No me busquen
No me busquen
No; no me busquen. No traten de localizarme hoy en un burbujeante hidromasaje en encantadora compañía. Tampoco me hallarán bailando acarameladamente o degustando un elaborado y afrodisíaco menú o apurando un exquisito cóctel capaz de desbloquear el código de acceso a las alcobas mejor guardadas y mucho menos me encontrarán en un remoto destino turístico disfrutando de esa cosa que ahora llaman "escapada" en las agencias de viajes, como si todos fuésemos fugitivos. Del mismo modo, es absolutamente improbable que me encuentren en los diversos establecimientos (lencerías, peluquerías, pastelerías e incluso tiendas de muebles) que estos días anuncian descuentos especiales y todo tipo de ofertas, como bien sé gracias al exasperante bombardeo informativo al que nos hemos visto sometidos en prensa, radio, televisión, redes sociales y hasta en el propio teléfono. En definitiva, que no he sucumbido al tsunami comercial de San Valentín.
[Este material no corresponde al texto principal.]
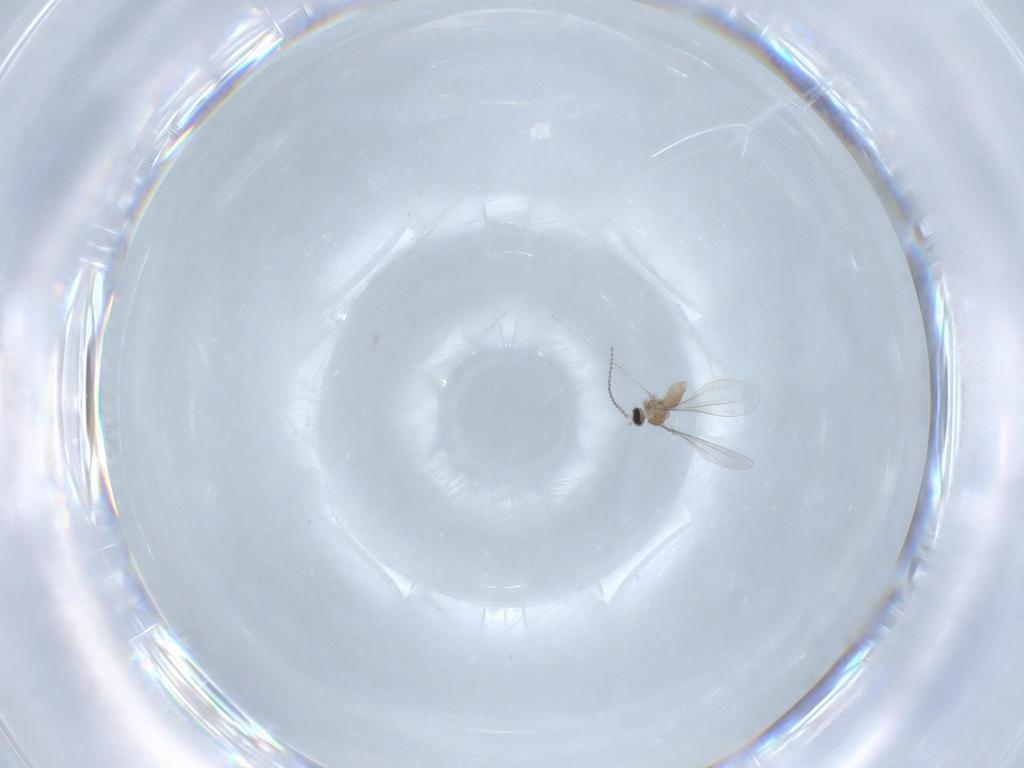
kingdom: Animalia
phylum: Arthropoda
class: Insecta
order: Diptera
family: Cecidomyiidae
Es más, ni tan siquiera me avengo a razonar con los defensores de tan puntual invento lo absurdo y banal de este tipo de celebraciones de escaparate y en lo ridículo de esa invasiva escenografía de angelotes arqueros y corazones rojos que nos atosiga. Simplemente me niego a considerar la cuestión entre mis ocupaciones o preocupaciones habituales. Y si escribo esto es porque mi paciencia se encuentra en ese punto nebuloso que delimita el hartazgo con la consideración sosegada del homicidio en defensa propia. Por lo tanto y por su bien, le aconsejo que no me mande más folletos, avisos o sugerencias. La única que podría considerar en estos momentos sería la de una armería.